Netflix made me do it.

I just noticed a Netflix miniseries about a grandfather in Ohio they tracked down and put on trial for being a particularly evil Nazi prison guard, and HELL, YES, “add to my list,” even after I spent my weekend being gutted by Unbelievable and American Son and no, really, men who might like me, I SWEAR I’m fun.

I’m just saying, my standards are skewed.

Friend with Children: “Is the movie kid-friendly?”

Me: “I mean, *I* think so, but I also first heard Denis Leary when I was 10, and had Freddy Krueger nightmares well into my 30s because I saw that movie around age 8, so let me double check online…”

Hm… And HOW old was I when I found the VHS porn and that book about the G-spot in Mom’s room?

(Explains a lot, doesn’t it?) 🙂

Sweet Home Anxiety

I’m watching Sweet Home Alabama, and even when I saw it in the theater, when he takes her into Tiffany and tells her to “pick one” engagement ring, I got anxious. That’s too many choices, I’ll be here for 14 hours. YOU pick one. I’m-a go get a pretzel.

(And by “YOU pick one,” I mean pick one at Kohl’s and use the rest of the money to take us to Italy.)

(OK, fine, not really Kohl’s — I’m not THAT bad. But he’d know which friends to call.)

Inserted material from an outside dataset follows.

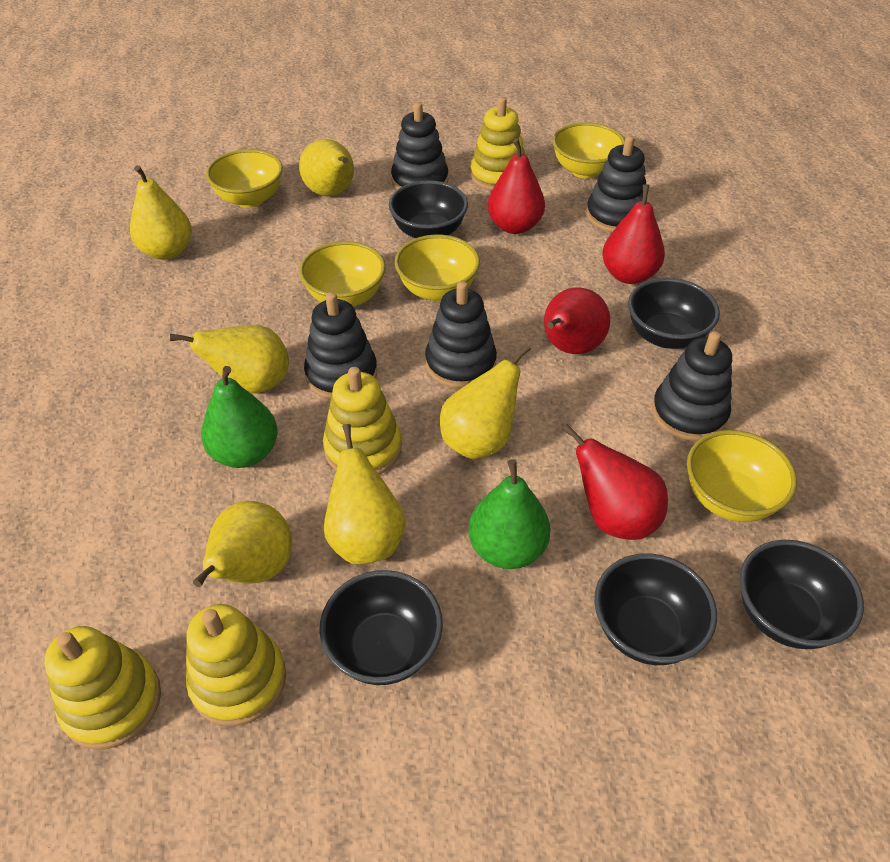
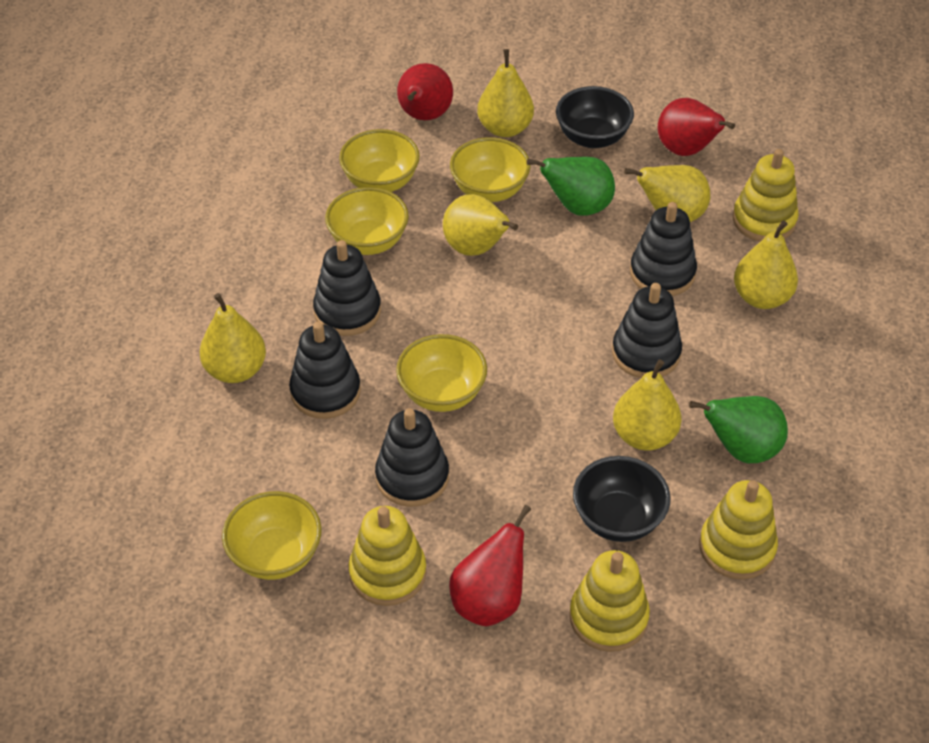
black bowl: [319,570,443,685] [389,180,468,238] [594,553,717,665] [628,278,720,349] [740,540,864,649] = 5 -> [556,86,634,148] [573,456,671,542] = 2
red pear: [488,138,545,234] [544,287,610,354] [562,424,668,540] [602,184,665,284] = 4 -> [397,63,453,120] [449,505,531,626] [658,98,735,156] = 3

SWF seeks SM more interesting than crime

Time for another edition of Stump the Therapist!
Therapist: “So why are you avoiding dating?”
Me: “I don’t know… For me, online dating has never resulted in meeting men more interesting than my couch. Like, this past weekend, would I have rather been on a date than at home watching that Michael Jackson documentary? No. So apparently I just need to find a man who’s more appealing than a 4-hour movie about child molestation? And it’s a much higher bar than I assumed it would be.”
Therapist: [laughs] “…Wow, I actually have no idea how to respond to that.”
WIN.

No-talent assclown, never even won a Grammy…

Me: “My scale still hasn’t moved, but I can see and feel changes in my body, so I know the scale is just being a jerk.”

Therapist: “I’m glad you blame the scale. Some people blame themselves, thinking they have to exercise more often or restrict their diets more.”

Me: “No way. Why should *I* change? He’s the one who sucks.”

Aaand that’s how I decided to name my scale Michael Bolton.